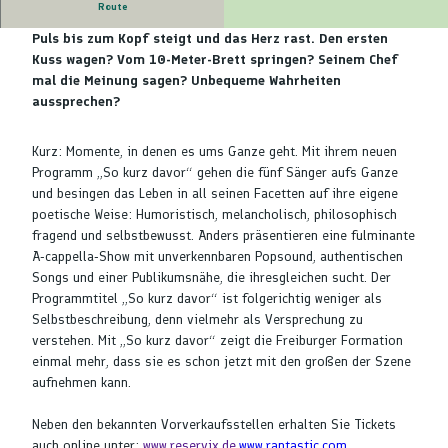
Route
Wer kennt sie nicht? Diese Momente, in denen einem der
Puls bis zum Kopf steigt und das Herz rast. Den ersten
Kuss wagen? Vom 10-Meter-Brett springen? Seinem Chef
mal die Meinung sagen? Unbequeme Wahrheiten
aussprechen?
Kurz: Momente, in denen es ums Ganze geht. Mit ihrem neuen
Programm „So kurz davor“ gehen die fünf Sänger aufs Ganze
und besingen das Leben in all seinen Facetten auf ihre eigene
poetische Weise: Humoristisch, melancholisch, philosophisch
fragend und selbstbewusst. Anders präsentieren eine fulminante
A-cappella-Show mit unverkennbaren Popsound, authentischen
Songs und einer Publikumsnähe, die ihresgleichen sucht. Der
Programmtitel „So kurz davor“ ist folgerichtig weniger als
Selbstbeschreibung, denn vielmehr als Versprechung zu
verstehen. Mit „So kurz davor“ zeigt die Freiburger Formation
einmal mehr, dass sie es schon jetzt mit den großen der Szene
aufnehmen kann.
Neben den bekannten Vorverkaufsstellen erhalten Sie Tickets
auch online unter:
www.reservix.de,
www.rantastic.com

=-=-=

**Task item:** Would you give again, word for word, every line from the one with "Kurz: Momente, in" through the final line of the listing above?

**Answer to this exercise:**
Kurz: Momente, in denen es ums Ganze geht. Mit ihrem neuen
Programm „So kurz davor“ gehen die fünf Sänger aufs Ganze
und besingen das Leben in all seinen Facetten auf ihre eigene
poetische Weise: Humoristisch, melancholisch, philosophisch
fragend und selbstbewusst. Anders präsentieren eine fulminante
A-cappella-Show mit unverkennbaren Popsound, authentischen
Songs und einer Publikumsnähe, die ihresgleichen sucht. Der
Programmtitel „So kurz davor“ ist folgerichtig weniger als
Selbstbeschreibung, denn vielmehr als Versprechung zu
verstehen. Mit „So kurz davor“ zeigt die Freiburger Formation
einmal mehr, dass sie es schon jetzt mit den großen der Szene
aufnehmen kann.
Neben den bekannten Vorverkaufsstellen erhalten Sie Tickets
auch online unter:
www.reservix.de,
www.rantastic.com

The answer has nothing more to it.